= What to do =
Up to and including the line with "Document page, 2000x1125 pixels.", copy the records below exactly from their first line.

= Dataset extract =
Content starts
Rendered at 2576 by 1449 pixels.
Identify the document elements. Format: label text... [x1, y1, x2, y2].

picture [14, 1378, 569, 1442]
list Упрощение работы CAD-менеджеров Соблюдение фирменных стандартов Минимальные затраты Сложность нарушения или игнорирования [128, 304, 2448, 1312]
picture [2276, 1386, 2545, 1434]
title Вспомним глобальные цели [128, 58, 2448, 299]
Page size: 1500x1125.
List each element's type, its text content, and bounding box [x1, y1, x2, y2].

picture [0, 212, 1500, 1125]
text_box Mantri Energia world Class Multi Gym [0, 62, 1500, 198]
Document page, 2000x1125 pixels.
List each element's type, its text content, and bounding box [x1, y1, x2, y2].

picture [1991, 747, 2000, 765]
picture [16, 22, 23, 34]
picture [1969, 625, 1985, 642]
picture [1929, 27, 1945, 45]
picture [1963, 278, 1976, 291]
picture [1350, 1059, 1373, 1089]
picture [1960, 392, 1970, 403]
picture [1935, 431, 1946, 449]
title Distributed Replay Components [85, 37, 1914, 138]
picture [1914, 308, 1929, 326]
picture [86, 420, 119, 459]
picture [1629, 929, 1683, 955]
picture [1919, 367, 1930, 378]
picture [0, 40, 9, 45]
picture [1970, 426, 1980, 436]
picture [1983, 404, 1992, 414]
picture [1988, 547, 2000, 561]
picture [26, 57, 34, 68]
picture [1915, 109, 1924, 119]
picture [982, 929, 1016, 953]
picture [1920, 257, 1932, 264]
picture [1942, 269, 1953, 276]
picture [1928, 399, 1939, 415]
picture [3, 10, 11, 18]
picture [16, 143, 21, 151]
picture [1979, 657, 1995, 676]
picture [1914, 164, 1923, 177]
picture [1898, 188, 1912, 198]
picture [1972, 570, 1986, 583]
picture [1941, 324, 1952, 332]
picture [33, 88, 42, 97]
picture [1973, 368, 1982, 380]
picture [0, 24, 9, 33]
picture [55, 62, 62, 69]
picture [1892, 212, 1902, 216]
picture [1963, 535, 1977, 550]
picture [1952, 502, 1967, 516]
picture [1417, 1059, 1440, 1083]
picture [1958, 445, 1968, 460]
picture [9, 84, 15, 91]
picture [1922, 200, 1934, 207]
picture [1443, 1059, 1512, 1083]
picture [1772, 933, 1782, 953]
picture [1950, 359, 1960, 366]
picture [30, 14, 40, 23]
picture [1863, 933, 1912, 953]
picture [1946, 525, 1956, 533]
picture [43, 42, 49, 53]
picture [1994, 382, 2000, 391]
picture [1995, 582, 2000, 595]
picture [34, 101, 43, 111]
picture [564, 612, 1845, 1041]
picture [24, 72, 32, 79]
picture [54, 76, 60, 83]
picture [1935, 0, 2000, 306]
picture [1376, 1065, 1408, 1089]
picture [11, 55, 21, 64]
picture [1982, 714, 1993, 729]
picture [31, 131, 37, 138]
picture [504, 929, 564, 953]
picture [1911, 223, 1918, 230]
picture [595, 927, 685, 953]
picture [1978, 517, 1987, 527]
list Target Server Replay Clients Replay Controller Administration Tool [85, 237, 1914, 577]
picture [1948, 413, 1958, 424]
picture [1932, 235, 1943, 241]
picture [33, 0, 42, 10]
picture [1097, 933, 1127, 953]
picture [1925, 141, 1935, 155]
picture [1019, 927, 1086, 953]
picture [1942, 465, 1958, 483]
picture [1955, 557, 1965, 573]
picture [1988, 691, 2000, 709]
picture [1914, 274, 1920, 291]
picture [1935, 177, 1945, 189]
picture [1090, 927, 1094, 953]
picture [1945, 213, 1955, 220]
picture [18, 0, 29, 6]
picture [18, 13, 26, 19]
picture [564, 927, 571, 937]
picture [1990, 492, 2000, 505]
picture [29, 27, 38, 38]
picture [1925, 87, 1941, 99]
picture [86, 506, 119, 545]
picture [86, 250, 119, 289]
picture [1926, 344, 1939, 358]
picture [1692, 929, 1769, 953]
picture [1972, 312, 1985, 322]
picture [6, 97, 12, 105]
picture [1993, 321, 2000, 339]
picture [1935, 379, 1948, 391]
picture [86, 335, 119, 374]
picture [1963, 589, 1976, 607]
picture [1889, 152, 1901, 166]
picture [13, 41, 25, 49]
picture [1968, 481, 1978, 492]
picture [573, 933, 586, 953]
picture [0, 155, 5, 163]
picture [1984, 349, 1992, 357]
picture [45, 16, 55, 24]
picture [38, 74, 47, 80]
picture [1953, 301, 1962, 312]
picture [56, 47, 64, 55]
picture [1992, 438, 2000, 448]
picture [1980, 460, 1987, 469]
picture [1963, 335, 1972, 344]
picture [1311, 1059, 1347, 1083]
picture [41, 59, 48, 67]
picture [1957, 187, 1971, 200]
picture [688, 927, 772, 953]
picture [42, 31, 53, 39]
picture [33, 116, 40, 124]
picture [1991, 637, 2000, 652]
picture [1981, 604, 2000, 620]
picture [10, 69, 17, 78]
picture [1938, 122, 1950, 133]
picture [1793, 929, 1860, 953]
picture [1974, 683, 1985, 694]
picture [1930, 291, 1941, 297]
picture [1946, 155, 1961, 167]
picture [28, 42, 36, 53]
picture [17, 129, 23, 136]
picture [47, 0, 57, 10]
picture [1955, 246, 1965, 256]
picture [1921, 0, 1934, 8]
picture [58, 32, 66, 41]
Content ends
= Response box =
Rendered at 2576 by 1449 pixels.
Identify the document elements. Format: label text... [x1, y1, x2, y2].

picture [14, 1378, 569, 1442]
list Упрощение работы CAD-менеджеров Соблюдение фирменных стандартов Минимальные затраты Сложность нарушения или игнорирования [128, 304, 2448, 1312]
picture [2276, 1386, 2545, 1434]
title Вспомним глобальные цели [128, 58, 2448, 299]
Page size: 1500x1125.
List each element's type, its text content, and bounding box [x1, y1, x2, y2].

picture [0, 212, 1500, 1125]
text_box Mantri Energia world Class Multi Gym [0, 62, 1500, 198]
Document page, 2000x1125 pixels.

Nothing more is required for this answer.